物事の認識の仕方や振る舞い方に平均的な人達とのズレがあること、程度問題であること、困っていること、最低限この3点を押さえておけば、個々の診断概念を熟知しなくても、そこそこ主体的に発達障害児を理解することが可能だと思う。出発点は、「困っている」ことへの気付きである。一例を挙げよう。発達障害児に関することを教師と話している時によく聞く台詞に、「障害のためにこうなのか、それとも単なる我が侭なのかが分からないのです。」というものがある。こんなこと、悩む必要など無い。「我が侭」だと教師が感じ困っているということは、本人にとっても困った状態なのである。周囲が持て余したり困ったり心配したりする状態は、本人にとって困っている状態であり、何らかの理由で現在属している環境の現実に適応できていないということである。「我が侭」なのかどうなのかと悩む暇があったら、その子供が現状に上手く適応できていないのはどういう背景に基づくのかと考えを進めれば良い。何かを認識できなかったり、何かを誤認識したり、何かを理解できていなかったり、集中力や抑制能力が低かったり、といった環境とのミスマッチの要因となっていることを探っていけば良いのだ。
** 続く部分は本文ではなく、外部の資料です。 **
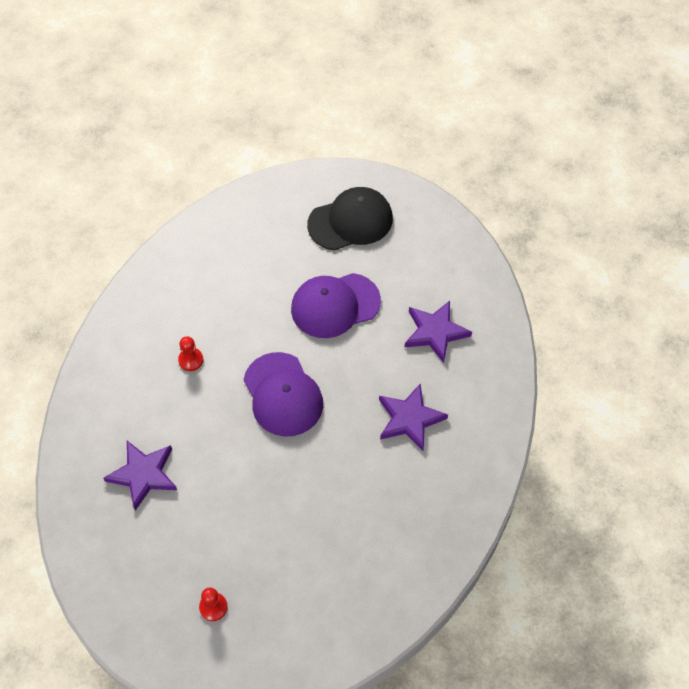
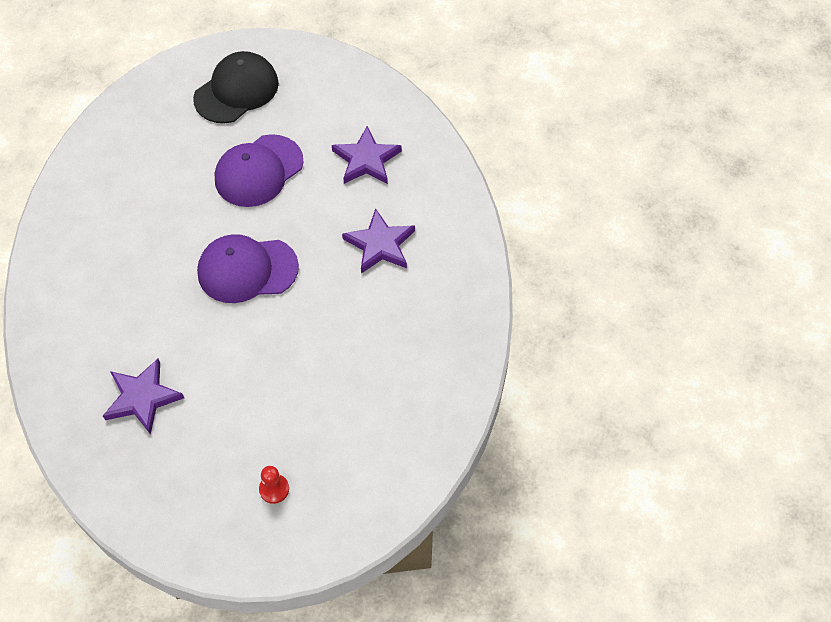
camera: 25 degrees left, 0 degrees up
(191, 360) = (138, 273): red pawn -> none
(283, 394) = (247, 270): purple cap -> purple cap turned 135 degrees clockwise

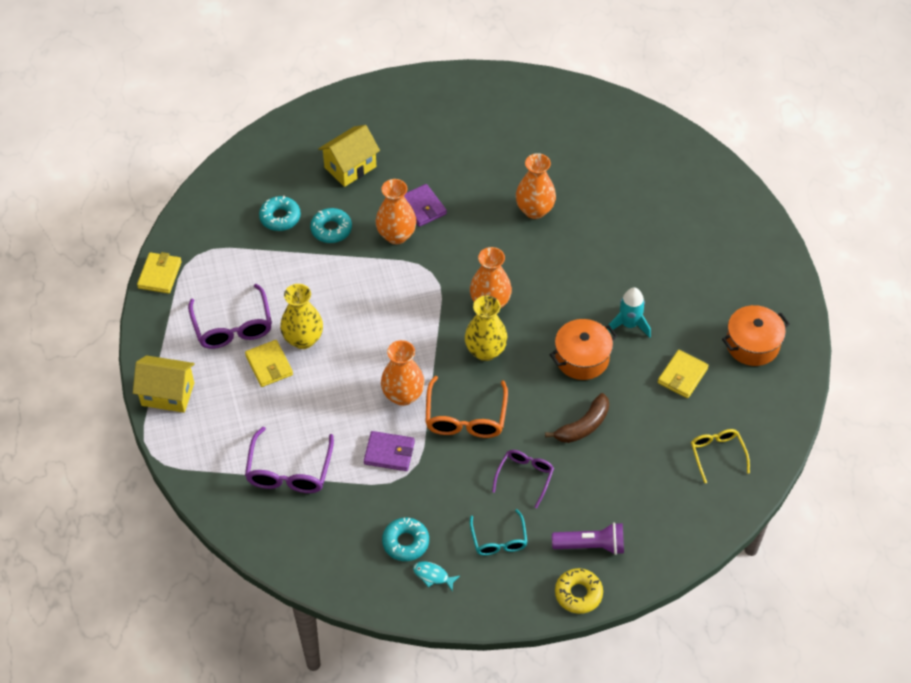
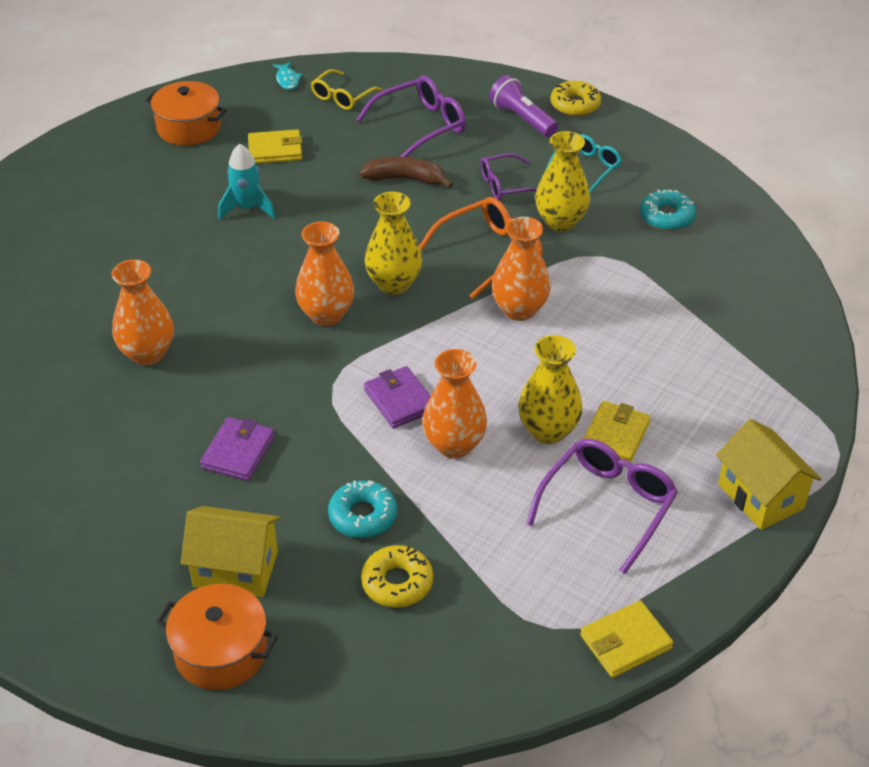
camera: 130 degrees left, 10 degrees down
(280, 217) = (397, 583): turquoise donut -> yellow donut
(289, 471) = (707, 335): purple glasses -> purple glasses (421, 126)
(389, 453) = (595, 280): purple wallet -> purple wallet (400, 400)
(396, 235) = (308, 448): orange vase -> orange vase (454, 445)
(433, 576) = (672, 185): turquoise fish -> turquoise fish (287, 80)
(459, 478) = (560, 222): none -> yellow vase
(582, 358) = (326, 217): orange pot -> orange pot (221, 652)

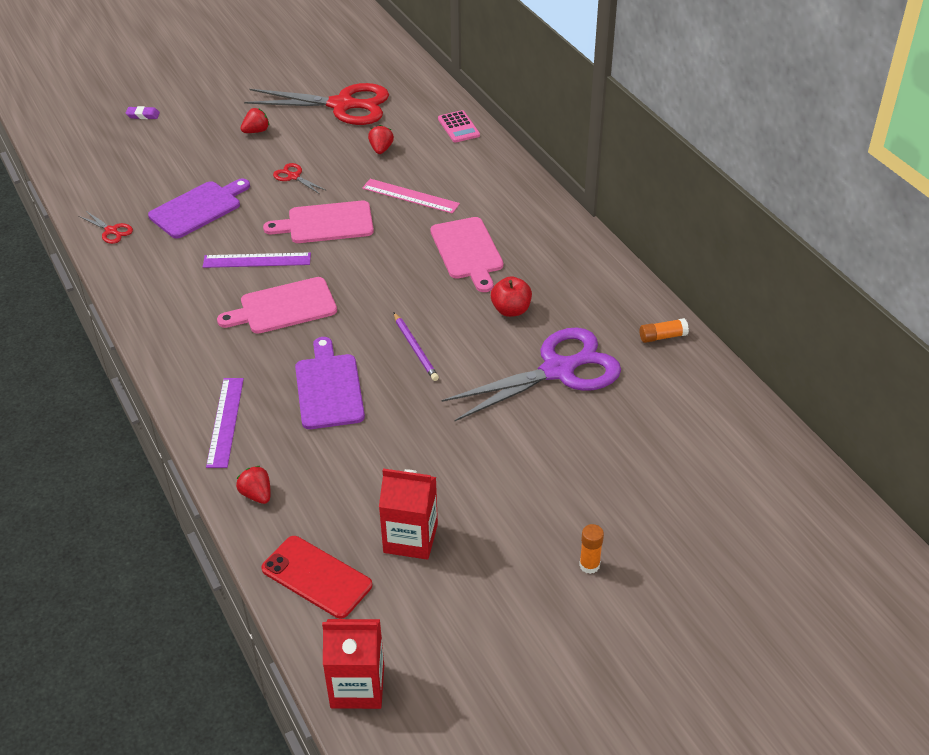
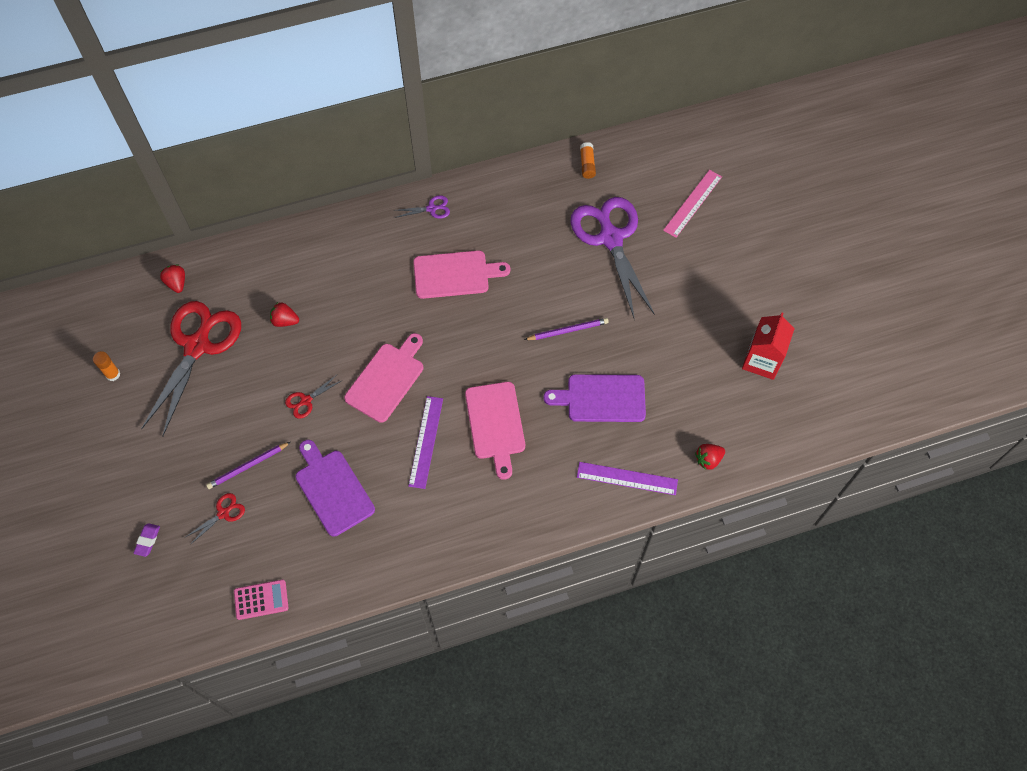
camera: 80 degrees left, 20 degrees up
(111, 231) = (346, 572): red scissors -> red scissors (223, 513)
(219, 155) = (247, 466): none -> purple pencil
(256, 131) = (216, 429): red strawberry -> red strawberry (177, 283)
(316, 577) = (790, 425): red phone -> none
(326, 223) = (386, 379): pink cutting board -> pink cutting board turned 150 degrees counterclockwise
(357, 686) = (881, 408): red carton -> none
(410, 196) = (365, 306): pink ruler -> pink ruler (692, 203)
(458, 127) = (270, 252): pink calculator -> pink calculator (261, 600)
(511, 310) = (536, 256): red apple -> none
(549, 222) = (431, 209): none -> purple scissors
(589, 565) = (796, 258): orange glue stick -> orange glue stick (113, 374)

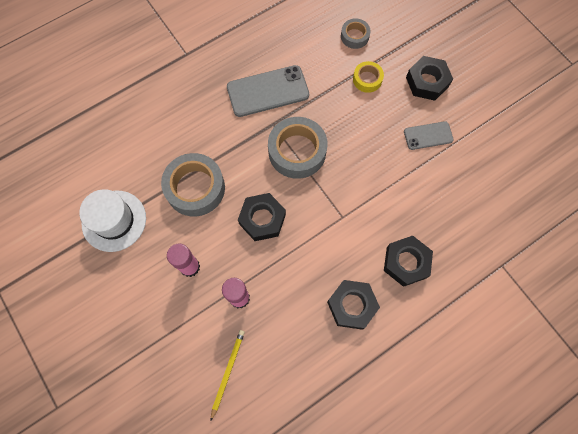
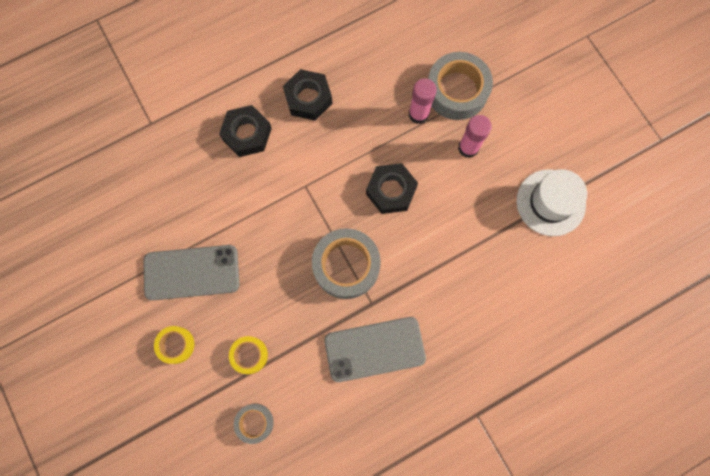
camera: 175 degrees left, 5 degrees up
(195, 188) = (463, 231): grey tape -> grey tape (457, 90)
(227, 372) = (431, 51): yellow pencil -> none
(427, 82) = (176, 345): black nut -> yellow tape
(428, 136) = (191, 272): grey phone -> grey phone, size x1.73

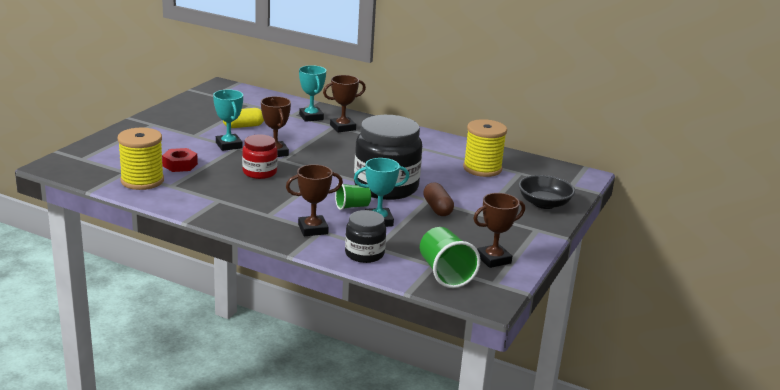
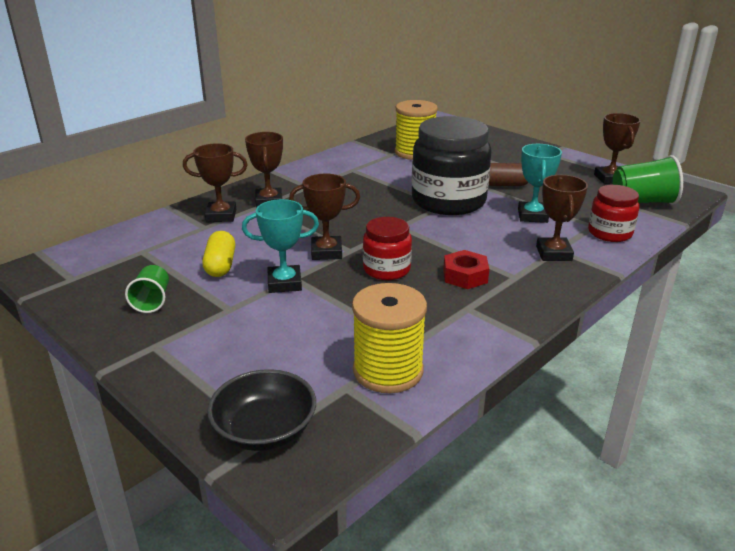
camera: 70 degrees left, 5 degrees up
(180, 165) = (338, 330): red nut -> red nut (465, 276)
(311, 117) = (221, 216): turquoise trophy -> brown trophy
(352, 206) = (496, 225): green cup -> green cup (152, 301)
(364, 254) = (610, 233): black jar -> red jar
(544, 203) = (497, 142): black bowl -> black bowl (265, 430)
このアプローチをとる時に、何らかの診断概念に当てはまるかどうかは問題にならない。診断しそれに基づいて対処しようという考え方ではなく、困っている子供を現実の状況に応じて援助しようという考え方だからである。だから、個々の医学的診断概念を知らずとも、援助を開始できる。つまり、発達障害の勉強をしてから支援が始まるのではなく、とりあえず始めてしまえるのである。勿論、発達障害の種々の病型について、特にその認知的特徴を学んでおくことは、困っている子供の認知特性を推測する際のヒントになるだろう。こういったアプローチで重要なポイントがいくつか有ると思う。まず、子供が困っていることを認める態度が必要である。その子供が「出来ない」ということを、指導者が認められなければ一歩も進めない。次に、物事を倫理的な善悪で考えないことが重要である。子供の言動を悪意に取ったり、指導者の力不足を嘆いたりしていれば、何時迄経っても建設的な対応が難しい。子供の種々の能力や認知・行動特性と、指導者を含む環境との齟齬がどこに有るかを検証すべきである。そのために、子供とその周囲の環境を客観的に観察する態度が必要となる。憶測ではなく、事実として観察できることを根拠に問題の背景を探るのである。
以上のように、僕は発達障害などの認知・行動面の問題を抱えた子供の支援が出来る様に教員をトレーニングするためには、個別の障害病型の教科書的な説明を繰り返しても成果は上がりにくいと考えている。では、少なくとも教員がトレーニングを受けておいた方が良いことは何だろう。僕の狭い経験から判断する限り、何か一つ学ぶのであれば応用行動分析ではないかと思う。認知心理学や認知神経学の知識を得ておくことも役に立つだろう。しかし、認知心理学や認知神経学の知見はなかなか現実に適用できない。仮説どまりのものが多いし、現実の行動特性とのつながりはさほど明確ではないからだ。その点、応用行動分析には種々の利点が有る。まず、現実に生じたことを根拠に仮説を設定するので荒唐無稽な考えに結びつきにくい。また、本人を変えたり成長させることにこだわらない。まずは環境に手を入れることで現実的に可能な改善策を模索する。何より客観的に観察する態度を重視するので、根拠の無い思い込みで対処することを防ぐことが出来る様になる。とはいえ、心や価値から離れてクールにものを考える行動分析学は今の教育界の人達との相性が悪いかもしれないなあとも思っている。